Eventually, Angela came to accept it, and she started buying her son polo shirts and shorts; sneakers instead of closed-toe shoes. She told him that there was a chance they might have to move him from one school to the next, though, and Peter never really understood why, but never really had to. When he came back from Christmas vacation, he found a new name taped to his desk, reading 'Peter Petrelli' in bright blue letters with a sticker of a Charizard beside it. Standing in front like it was the first day of school, he told his classmates an introduction he practiced for days in front of a mirror: "I'm Peter Petrelli, and I'm a boy. But you can all call me Pete." And his teacher had smiled as she instructed everyone in class to treat Peter just the same.

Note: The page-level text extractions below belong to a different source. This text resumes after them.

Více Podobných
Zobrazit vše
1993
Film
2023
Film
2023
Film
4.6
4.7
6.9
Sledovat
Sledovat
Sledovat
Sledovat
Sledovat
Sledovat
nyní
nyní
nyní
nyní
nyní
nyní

Sometimes there were moments of hesitation: someone accidentally called him 'Petrianna', or 'Anna', or 'her'. They apologized, though, and as the years passed they improved, and the world continued to spin as normally as it could. Peter wrote letter upon letter to Nathan about how the whole introduction thing went, how the barber shop was great, how nice a friend Hiro Nakamura is, and how his head felt really light without the extra curls holding him down. Nathan wrote back in a calmer, nicer handwriting, and he mentioned how he was absolutely sure Peter was the most handsome kid in class-'don't break any girls' hearts yet, Pete'. That made Peter grin the most.
By December, Peter had to go get another haircut, and his father went with him this time, saying the floppy look was unclean and unbecoming of a Petrelli man. When Christmas rolled around, Peter got Star Trek things and superhero comics and a skateboard. When his first attempt at an ollie fell short, Angela walked into the living room with a box and put it on the couch for Peter to open. From the Nakamuras. His kimono.
Peter remembered, suddenly, a tiny piece of wood sticking in his brain, that his kimono was going to be for a girl. He had a skateboard, though, he reminded himself, and he could always wait for next Christmas on the off-chance the Nakamuras decided to give him something again. Staring down at the box, he inhaled, then opened it. And his heart jumped up to his throat.
Ishi Nakamura had unraveled the old kimono patiently, separated every thread, brought it back to the most basic of sewing material. Hiro Nakamura had added new dye to change the color. Together, they'd sewn the kimono and started over, inch by slow inch, in a boy's style this time, over the two months since Peter's last visit. They'd taken the time-they'd put love and friendship and acceptance into every tiny stitch of the needle.
The new kimono was blue with gold trimmings, and it had a red dragon curling up at the back of it.
Peter wore it the rest of Christmas day, and continued to wear it until it started smelling funny.